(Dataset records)
==================================================

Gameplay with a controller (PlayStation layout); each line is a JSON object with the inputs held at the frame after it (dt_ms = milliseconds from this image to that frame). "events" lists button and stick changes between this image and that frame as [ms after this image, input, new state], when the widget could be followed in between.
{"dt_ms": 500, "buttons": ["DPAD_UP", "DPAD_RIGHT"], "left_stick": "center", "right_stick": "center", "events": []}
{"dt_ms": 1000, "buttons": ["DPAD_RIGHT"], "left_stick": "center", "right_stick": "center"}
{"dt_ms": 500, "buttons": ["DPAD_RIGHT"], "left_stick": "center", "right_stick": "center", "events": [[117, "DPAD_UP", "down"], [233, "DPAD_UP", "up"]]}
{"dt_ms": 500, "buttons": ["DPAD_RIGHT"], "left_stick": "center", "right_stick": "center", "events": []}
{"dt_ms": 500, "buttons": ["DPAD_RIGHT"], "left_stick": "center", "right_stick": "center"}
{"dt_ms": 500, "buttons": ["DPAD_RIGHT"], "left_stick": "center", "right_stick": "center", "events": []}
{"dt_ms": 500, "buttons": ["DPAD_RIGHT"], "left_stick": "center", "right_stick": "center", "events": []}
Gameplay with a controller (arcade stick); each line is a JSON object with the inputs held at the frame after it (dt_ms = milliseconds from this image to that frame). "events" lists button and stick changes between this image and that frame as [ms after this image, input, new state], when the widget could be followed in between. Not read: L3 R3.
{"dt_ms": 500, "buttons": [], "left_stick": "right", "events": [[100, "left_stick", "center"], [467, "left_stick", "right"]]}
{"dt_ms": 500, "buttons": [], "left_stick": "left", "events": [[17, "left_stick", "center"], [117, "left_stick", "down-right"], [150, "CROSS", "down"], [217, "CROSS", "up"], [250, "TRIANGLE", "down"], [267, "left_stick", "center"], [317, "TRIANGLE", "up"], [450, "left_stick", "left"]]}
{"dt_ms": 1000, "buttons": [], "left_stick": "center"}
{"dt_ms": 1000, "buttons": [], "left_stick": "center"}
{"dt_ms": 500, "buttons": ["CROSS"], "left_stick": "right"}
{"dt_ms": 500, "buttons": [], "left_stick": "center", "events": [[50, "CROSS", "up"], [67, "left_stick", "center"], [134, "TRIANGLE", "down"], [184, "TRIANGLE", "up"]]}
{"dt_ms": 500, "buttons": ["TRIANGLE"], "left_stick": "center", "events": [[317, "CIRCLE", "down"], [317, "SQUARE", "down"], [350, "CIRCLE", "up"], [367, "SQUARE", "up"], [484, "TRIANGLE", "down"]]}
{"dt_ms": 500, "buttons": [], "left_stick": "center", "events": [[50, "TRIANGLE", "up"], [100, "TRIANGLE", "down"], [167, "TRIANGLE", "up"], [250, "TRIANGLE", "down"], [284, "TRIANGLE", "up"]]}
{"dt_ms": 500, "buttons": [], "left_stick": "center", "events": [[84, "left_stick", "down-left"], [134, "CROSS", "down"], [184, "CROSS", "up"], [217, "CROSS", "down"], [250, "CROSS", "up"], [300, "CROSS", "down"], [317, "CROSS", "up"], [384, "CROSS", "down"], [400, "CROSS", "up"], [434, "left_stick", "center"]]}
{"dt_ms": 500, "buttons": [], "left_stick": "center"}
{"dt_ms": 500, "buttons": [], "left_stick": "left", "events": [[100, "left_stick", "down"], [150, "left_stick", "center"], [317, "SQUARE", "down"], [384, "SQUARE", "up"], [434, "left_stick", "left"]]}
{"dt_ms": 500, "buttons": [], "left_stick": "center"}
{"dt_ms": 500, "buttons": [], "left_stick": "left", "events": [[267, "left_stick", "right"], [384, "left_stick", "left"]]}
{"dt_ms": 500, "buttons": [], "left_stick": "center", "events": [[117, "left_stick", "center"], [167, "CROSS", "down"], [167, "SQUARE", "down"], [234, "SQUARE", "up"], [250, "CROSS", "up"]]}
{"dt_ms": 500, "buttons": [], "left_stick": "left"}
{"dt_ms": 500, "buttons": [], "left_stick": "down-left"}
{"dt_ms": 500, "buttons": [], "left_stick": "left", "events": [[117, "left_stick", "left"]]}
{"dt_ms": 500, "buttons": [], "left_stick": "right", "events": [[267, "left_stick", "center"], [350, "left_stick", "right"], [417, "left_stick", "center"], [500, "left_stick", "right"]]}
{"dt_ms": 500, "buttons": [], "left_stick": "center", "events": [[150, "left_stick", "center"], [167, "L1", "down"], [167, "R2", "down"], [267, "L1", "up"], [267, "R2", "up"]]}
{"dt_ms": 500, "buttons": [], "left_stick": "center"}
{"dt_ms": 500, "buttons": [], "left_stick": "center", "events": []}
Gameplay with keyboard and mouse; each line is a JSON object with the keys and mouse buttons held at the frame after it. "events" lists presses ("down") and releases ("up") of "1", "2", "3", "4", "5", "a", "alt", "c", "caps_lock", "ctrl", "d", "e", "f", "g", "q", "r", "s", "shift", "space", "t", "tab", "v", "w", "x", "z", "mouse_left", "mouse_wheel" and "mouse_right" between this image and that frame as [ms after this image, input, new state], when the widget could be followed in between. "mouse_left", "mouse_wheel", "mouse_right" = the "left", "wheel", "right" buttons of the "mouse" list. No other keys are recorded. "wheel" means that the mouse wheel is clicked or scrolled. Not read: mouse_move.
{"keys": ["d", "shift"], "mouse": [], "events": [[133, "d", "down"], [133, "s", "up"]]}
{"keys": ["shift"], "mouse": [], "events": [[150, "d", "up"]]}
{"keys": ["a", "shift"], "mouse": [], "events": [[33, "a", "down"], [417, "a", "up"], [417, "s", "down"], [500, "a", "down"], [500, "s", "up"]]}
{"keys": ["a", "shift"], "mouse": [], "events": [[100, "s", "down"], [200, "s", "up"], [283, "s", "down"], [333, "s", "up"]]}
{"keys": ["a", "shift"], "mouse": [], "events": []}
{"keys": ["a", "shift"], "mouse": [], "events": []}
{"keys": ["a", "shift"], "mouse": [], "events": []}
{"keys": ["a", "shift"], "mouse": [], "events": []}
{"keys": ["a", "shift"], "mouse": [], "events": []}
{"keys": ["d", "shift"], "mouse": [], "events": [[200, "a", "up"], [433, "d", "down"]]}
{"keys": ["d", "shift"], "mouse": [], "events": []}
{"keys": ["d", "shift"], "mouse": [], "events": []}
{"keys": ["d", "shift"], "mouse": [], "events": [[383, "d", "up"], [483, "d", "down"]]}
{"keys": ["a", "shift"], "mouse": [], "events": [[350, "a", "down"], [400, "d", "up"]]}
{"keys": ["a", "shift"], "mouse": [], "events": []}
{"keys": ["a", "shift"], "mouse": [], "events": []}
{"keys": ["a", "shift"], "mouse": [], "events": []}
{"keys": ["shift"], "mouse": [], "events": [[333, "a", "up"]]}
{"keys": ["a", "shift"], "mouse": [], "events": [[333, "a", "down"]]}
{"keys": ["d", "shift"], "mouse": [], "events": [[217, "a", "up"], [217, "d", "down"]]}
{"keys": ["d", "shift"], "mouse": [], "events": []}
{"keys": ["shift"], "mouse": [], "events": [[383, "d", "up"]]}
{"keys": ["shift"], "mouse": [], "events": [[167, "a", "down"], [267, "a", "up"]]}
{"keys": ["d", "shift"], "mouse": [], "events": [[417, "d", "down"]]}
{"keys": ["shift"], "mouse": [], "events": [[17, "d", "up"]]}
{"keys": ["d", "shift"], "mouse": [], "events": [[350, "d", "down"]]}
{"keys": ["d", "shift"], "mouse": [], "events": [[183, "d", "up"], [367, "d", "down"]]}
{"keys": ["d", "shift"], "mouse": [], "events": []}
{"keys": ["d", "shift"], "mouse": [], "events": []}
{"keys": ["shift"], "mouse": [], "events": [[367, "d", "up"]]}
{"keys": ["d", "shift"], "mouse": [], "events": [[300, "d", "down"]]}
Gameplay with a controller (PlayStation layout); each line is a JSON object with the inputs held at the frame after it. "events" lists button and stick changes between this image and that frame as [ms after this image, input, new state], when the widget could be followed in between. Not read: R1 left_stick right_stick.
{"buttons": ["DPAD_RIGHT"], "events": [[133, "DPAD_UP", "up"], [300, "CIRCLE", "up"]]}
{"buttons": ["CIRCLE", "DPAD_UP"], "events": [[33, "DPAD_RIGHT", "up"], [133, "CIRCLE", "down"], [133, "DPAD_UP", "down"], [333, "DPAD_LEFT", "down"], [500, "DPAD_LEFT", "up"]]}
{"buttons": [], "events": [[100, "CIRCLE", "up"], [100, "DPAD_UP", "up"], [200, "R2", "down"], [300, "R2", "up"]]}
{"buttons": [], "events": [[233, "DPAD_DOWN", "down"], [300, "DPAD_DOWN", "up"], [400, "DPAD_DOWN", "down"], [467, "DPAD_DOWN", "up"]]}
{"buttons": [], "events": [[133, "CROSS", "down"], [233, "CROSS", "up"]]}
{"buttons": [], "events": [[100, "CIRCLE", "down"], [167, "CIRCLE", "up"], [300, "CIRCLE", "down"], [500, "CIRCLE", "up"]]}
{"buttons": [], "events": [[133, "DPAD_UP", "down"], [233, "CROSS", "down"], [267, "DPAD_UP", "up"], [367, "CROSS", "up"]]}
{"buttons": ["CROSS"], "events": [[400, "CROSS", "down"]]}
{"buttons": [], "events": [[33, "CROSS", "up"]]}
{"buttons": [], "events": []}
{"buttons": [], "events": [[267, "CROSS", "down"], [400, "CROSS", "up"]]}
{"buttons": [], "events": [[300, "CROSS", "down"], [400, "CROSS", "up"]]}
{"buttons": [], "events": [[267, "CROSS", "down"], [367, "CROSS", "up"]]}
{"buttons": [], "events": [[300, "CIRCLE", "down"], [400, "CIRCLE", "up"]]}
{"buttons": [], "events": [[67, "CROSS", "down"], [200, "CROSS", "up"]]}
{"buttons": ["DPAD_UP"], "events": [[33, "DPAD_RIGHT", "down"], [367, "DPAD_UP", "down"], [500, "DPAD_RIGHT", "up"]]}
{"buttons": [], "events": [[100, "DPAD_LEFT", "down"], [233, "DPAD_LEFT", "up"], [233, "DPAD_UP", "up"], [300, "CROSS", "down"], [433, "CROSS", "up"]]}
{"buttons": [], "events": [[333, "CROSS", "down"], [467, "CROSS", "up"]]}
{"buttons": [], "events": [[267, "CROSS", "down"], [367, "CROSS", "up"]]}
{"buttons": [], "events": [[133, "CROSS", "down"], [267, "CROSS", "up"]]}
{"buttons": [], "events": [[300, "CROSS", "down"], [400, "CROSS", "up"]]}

==================================================

TASK OBJECTIVE |
Give the number of lines in the data that contain the string "from" and nothing more.

SOLUTION TO THE EXERCISE |
2